* [TASK LIST]:
1 – Return the part of the Roland Hartley text that opens with the words containing "Their father died" and closes with "president and manager.", copied word for word.
2 – According to the text on Roland Hartley, where did his family settle after his father died?
3 – Extend the Roland Hartley biography below, starting right after its last sentence.

***** TEXT

Young Roland Hartley

One of the oldest of 12 children, Roland Hill Hartley was born on June 26, 1864, on a farm in Shogomoc, York County, New Brunswick, to Rebecca Barker (Whitehead) Hartley and Baptist minister Edward William Hartley. Edward Hartley divided his time between his family, his ministry, the farm, and logging. At 13 years of age, Roland left home with two of his brothers to seek better prospects for the family.

Their father died a year later, and the family settled in Brainerd, Minnesota. Roland took various jobs including hotel clerk. He eventually sought more lucrative jobs in the Minnesota woods, working as axman, logger, teamster, and river driver on the upper Mississippi River. Roland earned enough money to take business courses at Minneapolis Academy. This led to a bookkeeper’s job with the Clough Brothers Lumber Company and then to work as personal secretary for Minnesota Governor David Marston Clough (1846-1924).

In 1888 Roland Hartley married Clough’s daughter Nina (1869-1953). Hartley purchased the town site of Cass Lake, Minnesota, in 1899, and served for three years as the company’s vice president and manager.

**********
***** DATASET EXCERPTS

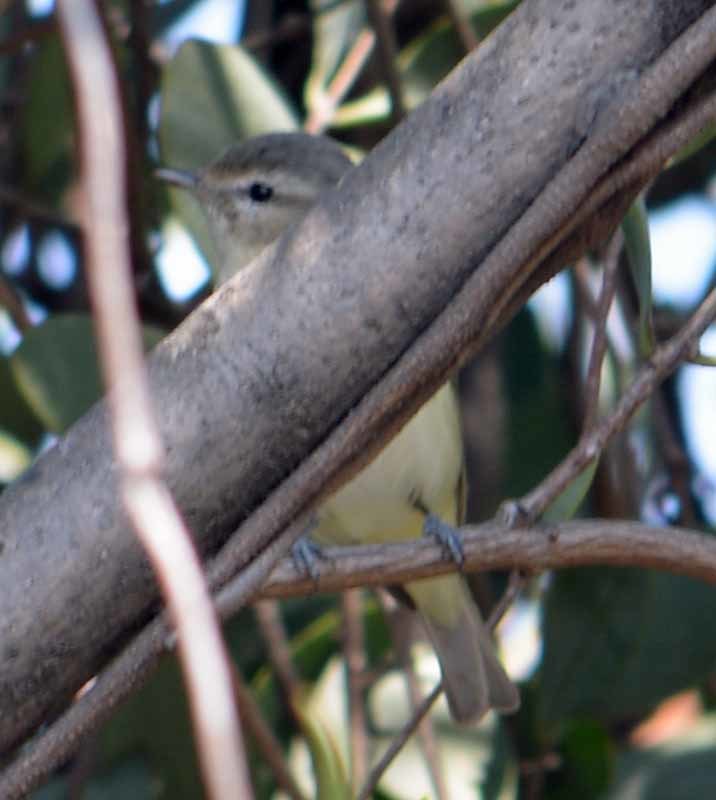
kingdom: Animalia
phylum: Chordata
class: Aves
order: Passeriformes
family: Vireonidae
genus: Vireo
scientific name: Vireo gilvus
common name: Warbling vireo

**********

* [THE RESPONSES]:
1 –
Their father died a year later, and the family settled in Brainerd, Minnesota. Roland took various jobs including hotel clerk. He eventually sought more lucrative jobs in the Minnesota woods, working as axman, logger, teamster, and river driver on the upper Mississippi River. Roland earned enough money to take business courses at Minneapolis Academy. This led to a bookkeeper’s job with the Clough Brothers Lumber Company and then to work as personal secretary for Minnesota Governor David Marston Clough (1846-1924).

In 1888 Roland Hartley married Clough’s daughter Nina (1869-1953). Hartley purchased the town site of Cass Lake, Minnesota, in 1899, and served for three years as the company’s vice president and manager.

2 – Brainerd, Minnesota.

3 –
The Colonel

Hartley’s title of colonel was honorary, bestowed upon him by Governor Clough when Roland served as the governor’s representative and staff aide in the Minnesota National Guard from 1897 to 1902. Hartley was in the Minnesota Guard in 1898 when a Chippewa uprising at Leech Lake was suppressed.

Hartley enlisted as a private in the Washington National Guard during World War I. He advanced to the office of corporal in the Third Infantry, which became federalized in 1918, and then moved to the forestry branch of the Twentieth Engineers where he was commissioned as a captain. Sons Edward and David served as lieutenants in the regular army. Following the war, Hartley continued in the United States Army Reserves.

New Prospects in the Pacific Northwest

Clough’s connections with James J. Hill (1838-1916) drew him to Everett, Washington, the town built in speculation of the arrival of the Great Northern Railroad. In 1900 Clough scouted prospects in Everett, arriving in one of Hill’s private rail cars. The enticement of free mill sites and cheap timber land was an offer Clough could not refuse. He decided to stay.

Roland, Nina, and their sons, David and Edward, followed in 1902. (Daughter Mary was born in Everett.) The Hartleys and the Cloughs organized and invested in the logging and lumbering operations of Hartley & Lovejoy Logging Company, the Clark-Nickerson Lumber Company, the Everett Logging Company and the Clough-Hartley Mill, and had a share in Everett City Tug Boat Company.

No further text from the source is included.